I usually don't do retrospectives, but I'm inclined to do it for this New Year's Day. 

LIFE / WORK

My day job settled into a surprisingly efficient and effective machine. Leading up to the first half of 2023, we all struggled to keep up with store orders, and as the direct supervisor of the custom framing crew, I also burned the candle on both ends. Not fun. That plus I came down with COVID just after New Year's Day last year laid waste to any good will I tentatively harbored toward the rest of the months. 

But following the departure of a couple of unreliable workers (one of whom was quite toxic) and the move to a full-time position for the last part-time framer, the crew finally was made up of all full-time employees who have proven themselves to be terrific workers who also know not to take things too seriously. That's the mindset that helps see us all through a massive workload each day, and I'm so proud of everyone. 

We even got so far ahead of schedule that we were given Dec. 26 off (an unplanned move, btw, and one I campaigned for) and even after coming back from an extended weekend, we surged forward and continue to be ahead of schedule. I've got the best team ever, and, yep, I'm proud of them.

So proud, in fact, that I've been messing up their health with cookies and chocolates throughout the holiday rush. Never say I don't feel maternal urges because I never had children.

The worst thing that happened last year was the loss of my youngest nephew to depression and suicide. He was only 17 and had struggled with his mental health, even claiming in his suicide note that he'd attempted it before though no one knew, not even his parents. My sister and her husband are coping as best as they can, and it's been a horribly traumatic experience for the family. We lost him while I was in the middle of writing Nightshade's Emporium, which, in turn, slightly changed its focus. And that's because I took out my grief on the book and tried to sort stuff out in my head through its plot. 

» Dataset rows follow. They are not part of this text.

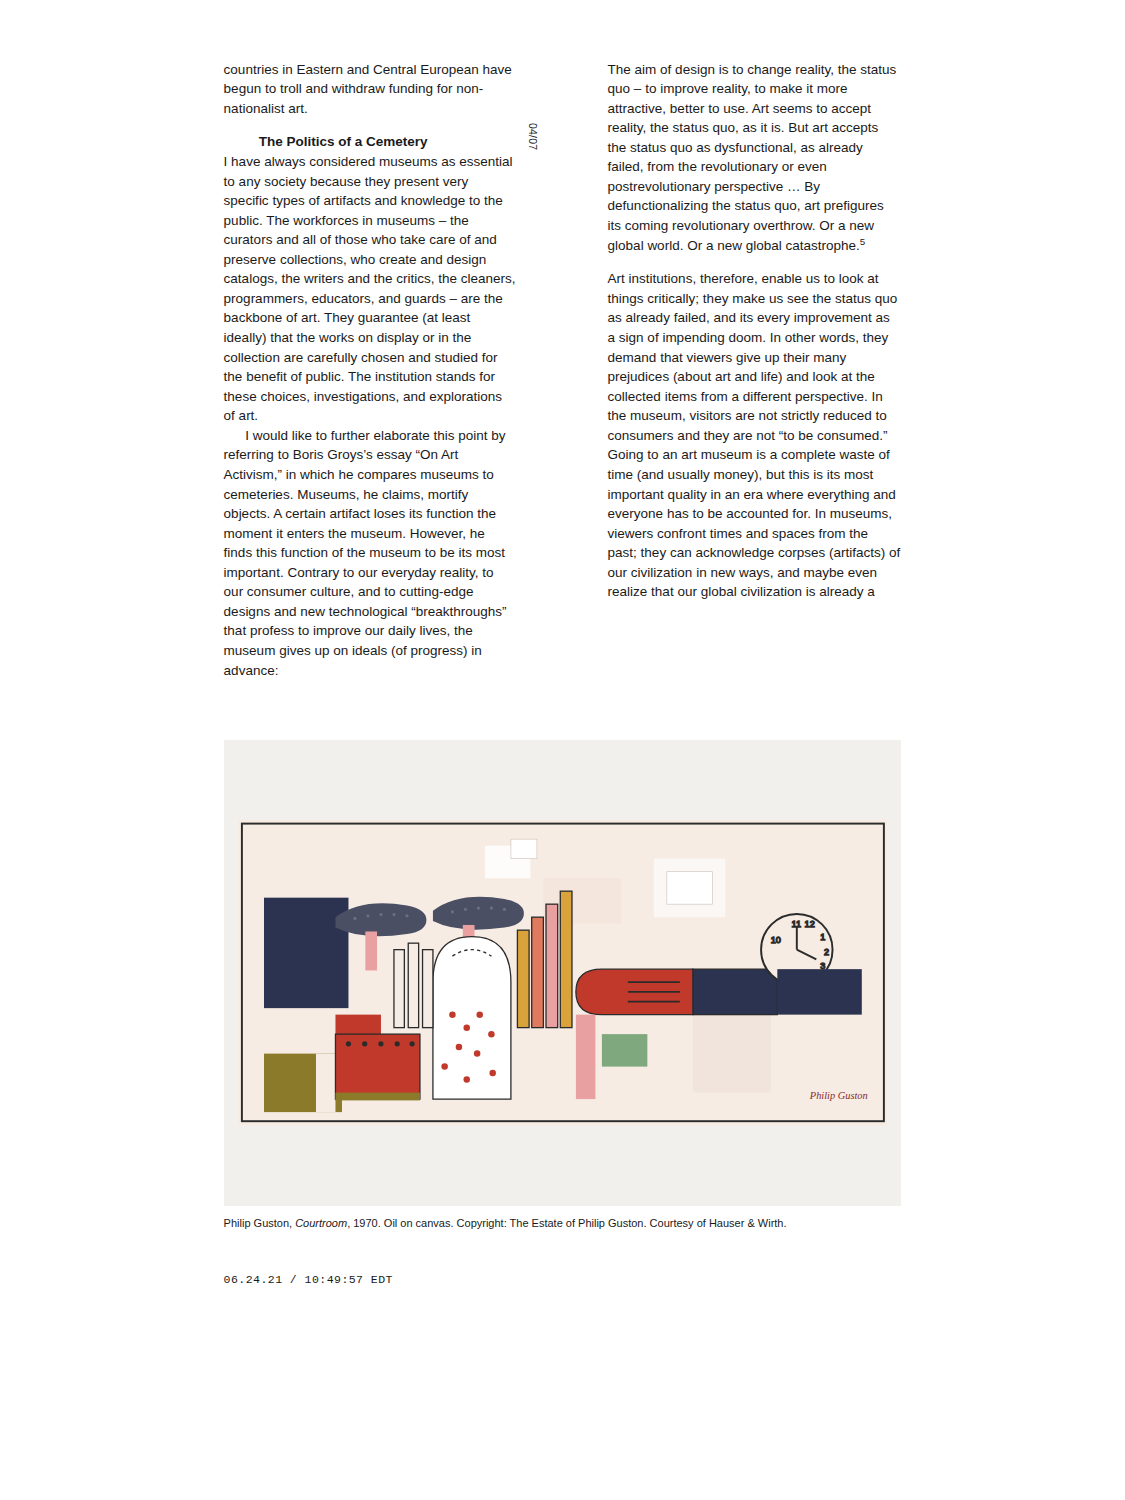04/07
countries in Eastern and Central European have begun to troll and withdraw funding for non-nationalist art.
The Politics of a Cemetery
I have always considered museums as essential to any society because they present very specific types of artifacts and knowledge to the public. The workforces in museums – the curators and all of those who take care of and preserve collections, who create and design catalogs, the writers and the critics, the cleaners, programmers, educators, and guards – are the backbone of art. They guarantee (at least ideally) that the works on display or in the collection are carefully chosen and studied for the benefit of public. The institution stands for these choices, investigations, and explorations of art.
I would like to further elaborate this point by referring to Boris Groys’s essay “On Art Activism,” in which he compares museums to cemeteries. Museums, he claims, mortify objects. A certain artifact loses its function the moment it enters the museum. However, he finds this function of the museum to be its most important. Contrary to our everyday reality, to our consumer culture, and to cutting-edge designs and new technological “breakthroughs” that profess to improve our daily lives, the museum gives up on ideals (of progress) in advance:
The aim of design is to change reality, the status quo – to improve reality, to make it more attractive, better to use. Art seems to accept reality, the status quo, as it is. But art accepts the status quo as dysfunctional, as already failed, from the revolutionary or even postrevolutionary perspective … By defunctionalizing the status quo, art prefigures its coming revolutionary overthrow. Or a new global world. Or a new global catastrophe.5
Art institutions, therefore, enable us to look at things critically; they make us see the status quo as already failed, and its every improvement as a sign of impending doom. In other words, they demand that viewers give up their many prejudices (about art and life) and look at the collected items from a different perspective. In the museum, visitors are not strictly reduced to consumers and they are not “to be consumed.” Going to an art museum is a complete waste of time (and usually money), but this is its most important quality in an era where everything and everyone has to be accounted for. In museums, viewers confront times and spaces from the past; they can acknowledge corpses (artifacts) of our civilization in new ways, and maybe even realize that our global civilization is already a
11 12 1 2 3 10 Philip Guston
Philip Guston, Courtroom, 1970. Oil on canvas. Copyright: The Estate of Philip Guston. Courtesy of Hauser & Wirth.
06.24.21 / 10:49:57 EDT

The book's still a dark comedy, and I'm dedicating that to my nephew, but it's helped me find my center again (in addition to the love and connection my family continues to bless me with). I hope I never lose sight of what I got out of the experience.

WRITING

I finished the first draft of Nightshade's Emporium on Dec. 26, and I'm taking a break from all writing-related stuff this final holiday break. I'm headed back to the trenches for revisions and edits in the coming weekend, and hopefully my head's fully cleared, and it'll be like reading the story for the first time. 

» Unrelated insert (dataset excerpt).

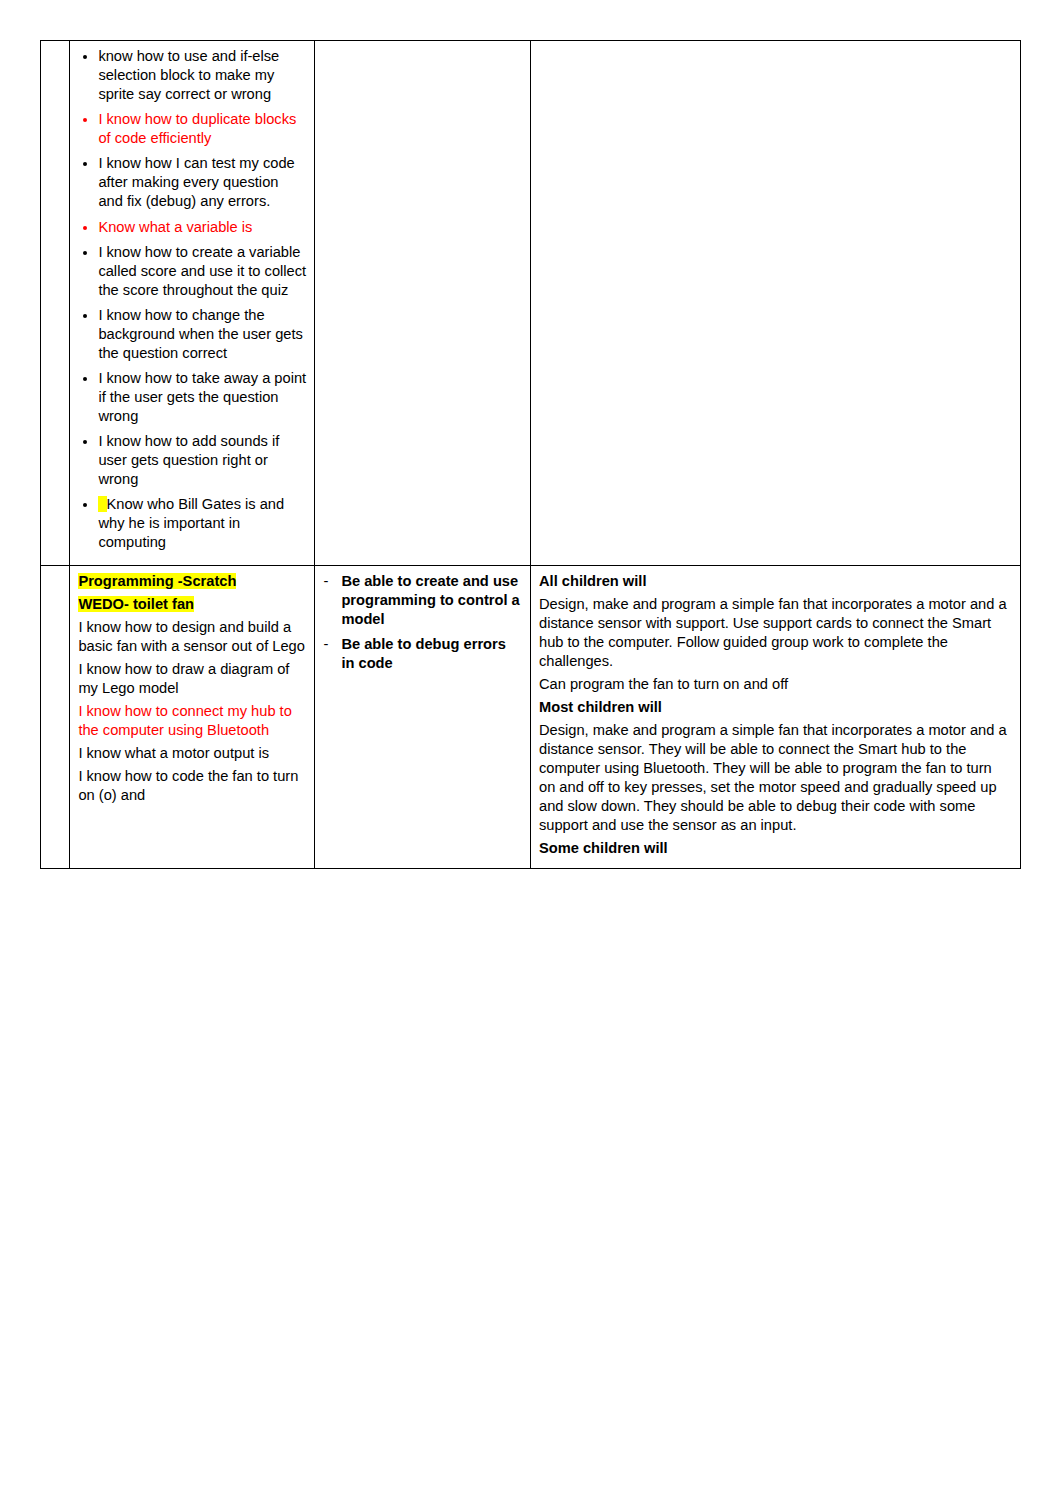| | know how to use and if-else selection block to make my sprite say correct or wrong I know how to duplicate blocks of code efficiently I know how I can test my code after making every question and fix (debug) any errors. Know what a variable is I know how to create a variable called score and use it to collect the score throughout the quiz I know how to change the background when the user gets the question correct I know how to take away a point if the user gets the question wrong I know how to add sounds if user gets question right or wrong Know who Bill Gates is and why he is important in computing | | |
| | Programming -Scratch WEDO- toilet fan I know how to design and build a basic fan with a sensor out of Lego I know how to draw a diagram of my Lego model I know how to connect my hub to the computer using Bluetooth I know what a motor output is I know how to code the fan to turn on (o) and | Be able to create and use programming to control a model Be able to debug errors in code | All children will Design, make and program a simple fan that incorporates a motor and a distance sensor with support. Use support cards to connect the Smart hub to the computer. Follow guided group work to complete the challenges. Can program the fan to turn on and off Most children will Design, make and program a simple fan that incorporates a motor and a distance sensor. They will be able to connect the Smart hub to the computer using Bluetooth. They will be able to program the fan to turn on and off to key presses, set the motor speed and gradually speed up and slow down. They should be able to debug their code with some support and use the sensor as an input. Some children will |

2024, as mentioned in a previous post, will the year of comedy from me. This book and The Dubious Commode, the third sequel and final book for the Ghosts and Tea collection, are the two planned releases. I at first was looking for a five-month turnaround for each long novella I hope to publish, but I decided in the end to be kinder to myself and to be more protective of my physical and mental health. My old preference for a three-book release schedule every year no longer holds up, and circumstances in the past year have altered my perspective significantly.

2023 will be the last year I'll be publishing more than two books. As with my online presence, I'm willingly and happily taking a step back and will be working within my comfort zone, no matter what happens. It'll be easy for me to be tempted to just let it all hang out and go for a three-book publishing calendar, especially if I finish a book within my projected date of completion. But given other real world factors all working together to keep my attention fully divided, it's just as easy to just say, "Fuck it. It can wait."

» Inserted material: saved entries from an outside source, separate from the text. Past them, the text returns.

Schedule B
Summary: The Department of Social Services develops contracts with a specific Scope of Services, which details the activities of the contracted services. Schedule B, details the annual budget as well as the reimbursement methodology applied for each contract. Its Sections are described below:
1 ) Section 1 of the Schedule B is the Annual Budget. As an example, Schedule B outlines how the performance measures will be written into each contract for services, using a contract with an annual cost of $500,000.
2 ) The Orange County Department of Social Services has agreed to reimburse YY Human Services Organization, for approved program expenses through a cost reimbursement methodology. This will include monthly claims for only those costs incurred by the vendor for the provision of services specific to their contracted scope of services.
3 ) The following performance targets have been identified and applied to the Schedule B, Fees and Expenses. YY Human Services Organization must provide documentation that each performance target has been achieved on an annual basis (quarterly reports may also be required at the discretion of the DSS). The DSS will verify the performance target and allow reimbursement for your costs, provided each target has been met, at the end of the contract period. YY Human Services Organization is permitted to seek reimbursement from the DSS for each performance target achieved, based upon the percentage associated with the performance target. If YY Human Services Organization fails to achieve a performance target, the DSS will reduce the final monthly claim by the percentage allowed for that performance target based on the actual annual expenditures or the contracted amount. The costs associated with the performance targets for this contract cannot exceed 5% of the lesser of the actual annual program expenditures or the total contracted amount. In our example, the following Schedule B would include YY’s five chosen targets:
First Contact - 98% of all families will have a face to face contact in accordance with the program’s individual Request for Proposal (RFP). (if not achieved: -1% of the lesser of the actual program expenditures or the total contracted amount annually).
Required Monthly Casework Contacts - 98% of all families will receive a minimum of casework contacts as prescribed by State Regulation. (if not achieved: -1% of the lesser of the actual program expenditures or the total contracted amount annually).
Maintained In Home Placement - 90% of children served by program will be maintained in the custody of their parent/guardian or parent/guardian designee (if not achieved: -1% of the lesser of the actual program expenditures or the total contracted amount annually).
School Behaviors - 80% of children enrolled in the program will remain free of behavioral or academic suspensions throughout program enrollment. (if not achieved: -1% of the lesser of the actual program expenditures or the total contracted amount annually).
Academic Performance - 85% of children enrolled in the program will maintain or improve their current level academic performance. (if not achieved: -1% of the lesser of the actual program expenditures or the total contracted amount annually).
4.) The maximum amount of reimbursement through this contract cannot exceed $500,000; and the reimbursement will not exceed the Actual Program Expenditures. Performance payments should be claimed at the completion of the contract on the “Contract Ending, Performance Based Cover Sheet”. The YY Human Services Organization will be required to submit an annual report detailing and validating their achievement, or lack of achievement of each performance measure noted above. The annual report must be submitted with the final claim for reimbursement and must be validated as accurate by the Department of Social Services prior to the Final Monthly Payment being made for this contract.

We only live once, and that single chance given us requires mindful self-care and kindness to the world. At least that's become my motto, and I'm trying to live up to it. 

The plot for The Dubious Commode is already nicely laid out in my notebook, and I'm beginning to work on preliminary stuff for Voices in the Briars. I'm not looking too far out yet and planning the book that's supposed to come out after Voices in the Briars. I've got enough on my plate to tide me over for the year, and so far, I'm able to keep to this schedule. If anything, this'll give me even more time to pull away and rest my brain before diving into the next book. 

So I guess my motto will need "I'm not getting any younger" tacked on as well. I'm nothing if not pragmatic, you know.